WHAT YOU NEED TO DO =>
Print everything from the line containing "After each view, print" down to the line containing "dist [-0.015334, 0.000005]", including both of those lines, exactly as they appear in the entries below. Leave the pictures out of your answer.

SUPPLIED DATA =>
*** Begin section ***
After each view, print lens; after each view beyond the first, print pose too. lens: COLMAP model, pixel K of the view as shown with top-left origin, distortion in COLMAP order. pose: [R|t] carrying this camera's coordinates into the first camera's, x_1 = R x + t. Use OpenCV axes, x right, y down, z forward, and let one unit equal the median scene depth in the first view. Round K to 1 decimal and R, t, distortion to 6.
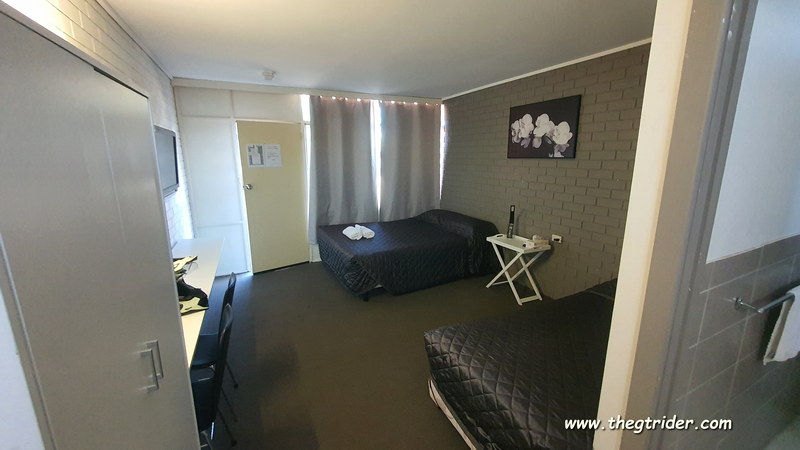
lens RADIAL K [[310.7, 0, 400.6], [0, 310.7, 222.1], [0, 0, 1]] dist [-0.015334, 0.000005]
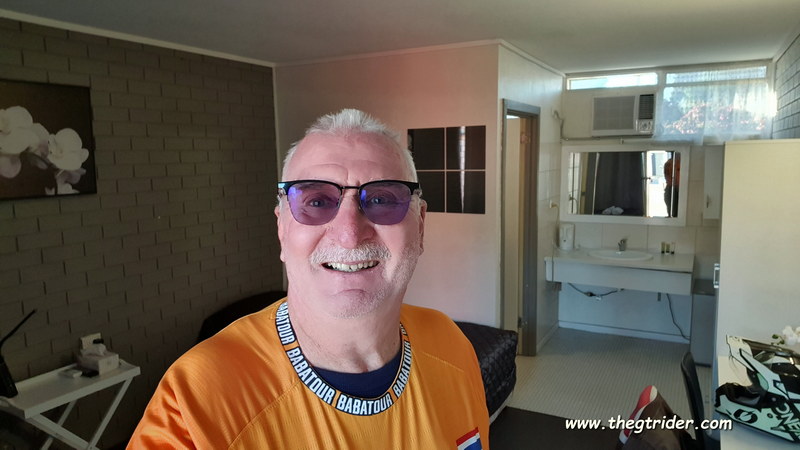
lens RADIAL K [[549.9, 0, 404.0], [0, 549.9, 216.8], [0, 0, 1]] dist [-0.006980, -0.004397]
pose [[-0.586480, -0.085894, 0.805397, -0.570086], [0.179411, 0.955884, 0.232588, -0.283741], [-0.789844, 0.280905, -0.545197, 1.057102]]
*** End section ***
*** Begin section ***
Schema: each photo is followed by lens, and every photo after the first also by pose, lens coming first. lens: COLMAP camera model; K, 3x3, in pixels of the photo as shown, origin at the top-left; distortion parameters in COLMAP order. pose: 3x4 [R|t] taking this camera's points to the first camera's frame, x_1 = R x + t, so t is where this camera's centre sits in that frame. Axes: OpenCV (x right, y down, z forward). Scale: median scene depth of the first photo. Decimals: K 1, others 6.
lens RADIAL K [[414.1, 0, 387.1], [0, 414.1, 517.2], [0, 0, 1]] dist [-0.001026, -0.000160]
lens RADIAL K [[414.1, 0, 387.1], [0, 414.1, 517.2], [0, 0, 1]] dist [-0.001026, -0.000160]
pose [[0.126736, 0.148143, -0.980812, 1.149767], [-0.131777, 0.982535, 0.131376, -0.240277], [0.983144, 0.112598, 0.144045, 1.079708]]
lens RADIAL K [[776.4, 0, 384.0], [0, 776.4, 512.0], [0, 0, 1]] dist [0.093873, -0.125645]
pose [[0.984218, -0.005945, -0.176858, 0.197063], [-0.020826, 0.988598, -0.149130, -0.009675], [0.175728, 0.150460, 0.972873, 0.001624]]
*** End section ***
ANSWER SECTION =>
After each view, print lens; after each view beyond the first, print pose too. lens: COLMAP model, pixel K of the view as shown with top-left origin, distortion in COLMAP order. pose: [R|t] carrying this camera's coordinates into the first camera's, x_1 = R x + t. Use OpenCV axes, x right, y down, z forward, and let one unit equal the median scene depth in the first view. Round K to 1 decimal and R, t, distortion to 6.
lens RADIAL K [[310.7, 0, 400.6], [0, 310.7, 222.1], [0, 0, 1]] dist [-0.015334, 0.000005]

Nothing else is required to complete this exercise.